Handle DockerHub's imminent rate limiting/throttling implementation

rpardini commented 4 years ago

See https://www.docker.com/blog/scaling-docker-to-serve-millions-more-developers-network-egress/ This has the potential to be disastrous for eg large k8s clusters in which almost every node will try to pull the same image. Docker says it will rate limit

manifest requests
by IP address

We already have everything in place to actually cache manifest requests. See https://github.com/rpardini/docker-registry-proxy/blob/master/nginx.conf#L288 -- they're cached for 1 second only, and turning this up would IMHO avoid the rate limits completely. Unfortunately it would also cache mutable tags (eg, :latest) which could drive people crazy.

So maybe

an ENV var to enable longer caching of manifest requests and completely avoid ratelimiting
an ENV var to exclude some manifest names from caching

cpuguy83 commented 4 years ago

Manifest requests that are by digest should be cached forever. Mutable referenced are cached for 1s, and then if Hub is down the stale cache is used.

====

- _PROBLEMS TO WORK ON_:
- a) Return the passage of the DockerHub rate-limiting thread between "rpardini commented 4" and "drive people crazy.", inclusive, copied word for word.
- b) How many lines of the records contain the string "head"? Reply with the number only.

====

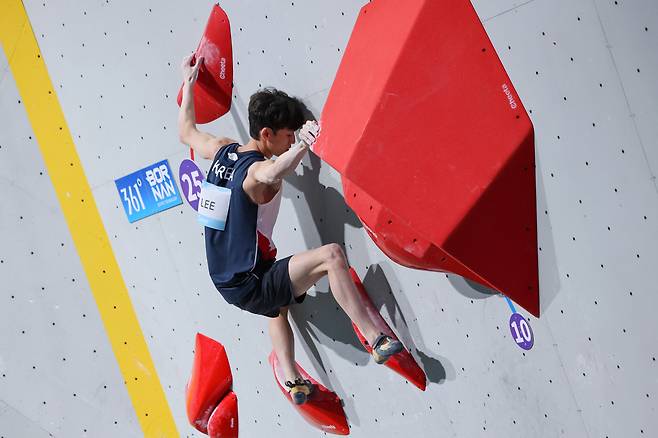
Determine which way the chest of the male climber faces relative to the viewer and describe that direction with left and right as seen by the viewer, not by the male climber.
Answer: facing away from the viewer and to the right of the viewer

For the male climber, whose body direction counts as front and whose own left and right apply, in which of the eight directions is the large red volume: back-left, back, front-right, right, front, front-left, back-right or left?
right

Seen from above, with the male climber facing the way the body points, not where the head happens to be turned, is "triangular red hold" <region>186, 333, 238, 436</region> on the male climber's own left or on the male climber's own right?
on the male climber's own left

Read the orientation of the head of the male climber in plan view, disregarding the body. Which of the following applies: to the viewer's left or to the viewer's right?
to the viewer's right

====

- _EXPECTED OUTPUTS_:
- a)
rpardini commented 4 years ago

See https://www.docker.com/blog/scaling-docker-to-serve-millions-more-developers-network-egress/ This has the potential to be disastrous for eg large k8s clusters in which almost every node will try to pull the same image. Docker says it will rate limit

manifest requests
by IP address

We already have everything in place to actually cache manifest requests. See https://github.com/rpardini/docker-registry-proxy/blob/master/nginx.conf#L288 -- they're cached for 1 second only, and turning this up would IMHO avoid the rate limits completely. Unfortunately it would also cache mutable tags (eg, :latest) which could drive people crazy.

- b) 2